Hockenheim. Geflüchtete Menschen mit einer Wohnung zu versorgen, kann eine anstrengende und zeitraubende Aufgabe sein, doch sie ist oft nicht annähernd so belastend wie die Schicksale zu erfahren, die diese Menschen mitbringen. Konrad Sommer ist als Integrationsbeauftragter der Stadt Hockenheim Ansprechpartner für Menschen aus der Ukraine, aber auch aus anderen Ländern und wird immer wieder mit deren Sorgen weit jenseits von Unterbringung oder anderer Versorgung konfrontiert.
Sommer hat verschiedene Entwicklungen beobachtet, die ihm Sorgen bereiten. So macht er angesichts der öffentlichen Debatten eine steigende Unruhe unter jenen Geflüchteten aus, die mit dem Status der Duldung in Deutschland leben. Die Verunsicherung betreffe nicht nur die Menschen selbst, sondern auch deren Arbeitgeber, die Sommer angesichts des rauer werdenden Tons in Debatten über Rückführung fragten, ob es passieren könne, dass plötzlich Busse vor den Werkstoren stehen, weil ihre Mitarbeiter keine Anerkennung als Asylbewerber haben.
Der städtische Integrationsbeauftragte führt das auf die Versuche der Parteien in Berlin oder Stuttgart zurück, der AfD weiteren Stimmenzuwachs abzuschneiden. Die Politiker dort merkten nicht, was das mit den Geflüchteten mache, aber wer täglich mit ihnen zu tun habe, spüre das sehr wohl.

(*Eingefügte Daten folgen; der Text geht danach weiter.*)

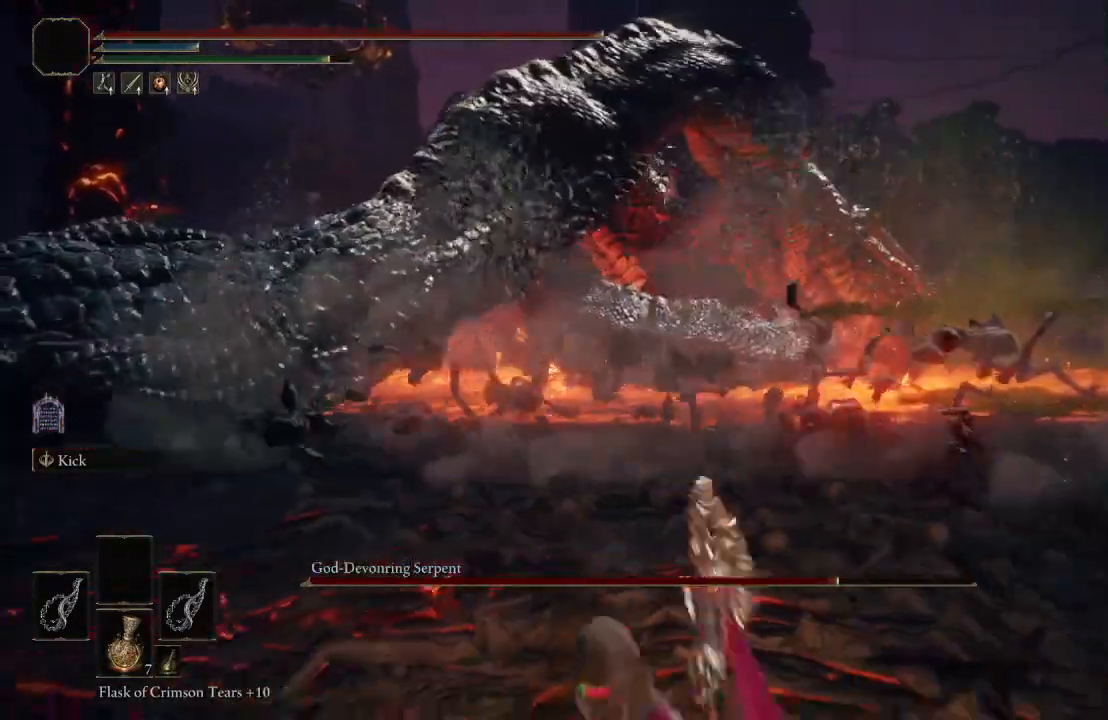
{"buttons": ["B"], "left_stick": "up-left", "right_stick": "center", "events": [[33, "left_stick", "down-left"], [250, "right_stick", "right"], [267, "left_stick", "up-left"], [317, "right_stick", "center"], [350, "B", "down"]]}
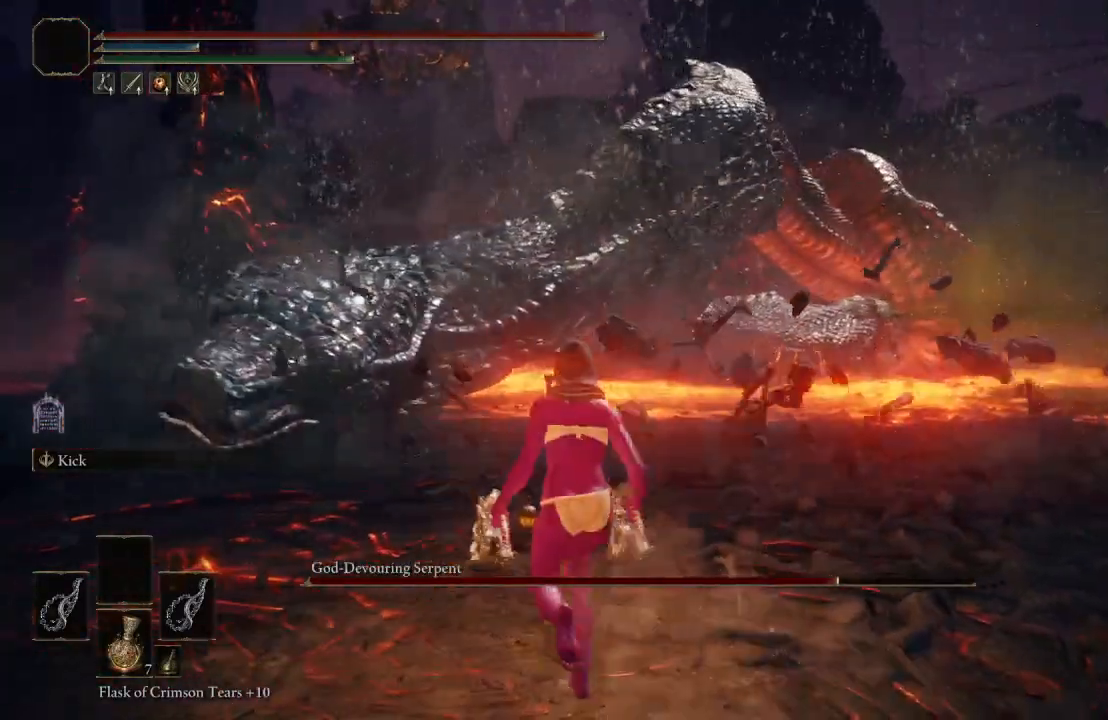
{"buttons": ["B"], "left_stick": "up", "right_stick": "center", "events": [[17, "left_stick", "up"]]}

Sorgen bereitet Konrad Sommer auch die zunehmenden Rückmeldungen, dass junge Menschen aus der Ukraine zwischen zehn und 17 Jahren mit dem Leben als Geflüchtete schlecht zurechtkommen. Gerade die Anfangszeit in Deutschland sei für sie extrem schwierig, weil die Sprachkenntnisse fehlen, die für eine Integration in den deutschen Schulen ausschlaggebend sind.
Gegen Mobbing vorgehen
Das könne dazu führen, dass sie die Schule schwänzen, was die Schulen nicht dulden dürfen. Auf keinen Fall dürften Lehrer zuschauen, wenn ukrainische Kinder in der Schule gemobbt werden, weil sie mit der Sprache noch nicht zurechtkommen. Hier sieht Sommer auch die Eltern der deutschen Kinder in der Pflicht, solches Verhalten zu unterbinden.
Doch nicht nur junge Menschen fühlten sich mit der Integration überfordert. Kürzlich sei auch ein Rentner, der mit seiner Tochter zum Begräbnis seines gefallenen Sohns in die Ukraine gefahren war, nicht mehr zurück nach Hockenheim gekommen, weil er für sich keine Perspektive gesehen habe, sich mit 64 Jahren noch auf ein Leben in Deutschland umzustellen. Er sei an seine frühere Arbeitsstelle zurückgekehrt, wo jetzt Kräfte fehlten, die an die Front mussten. Dort fühle er sich gebraucht.
Aus anderen Gründen seien eine Mutter und ihre 16-jährige Tochter nicht von der russisch annektierten Krim zurückgekehrt, wohin sie gereist waren, um weitere Papiere zu besorgen, damit die Mutter bessere Chancen der Integration in den deutschen Arbeitsmarkt hat. Die russischen Behörden hätten sie an der Ausreise gehindert. Über das „Telegram“-Netzwerk hält Sommer Kontakt zu ihr ebenso wie zu einer Frau, die mit ihrer vierjährigen Tochter zurück nach Kiew gegangen sei. Zumindest sei das Leben auf der Krim für Zivilisten relativ sicher.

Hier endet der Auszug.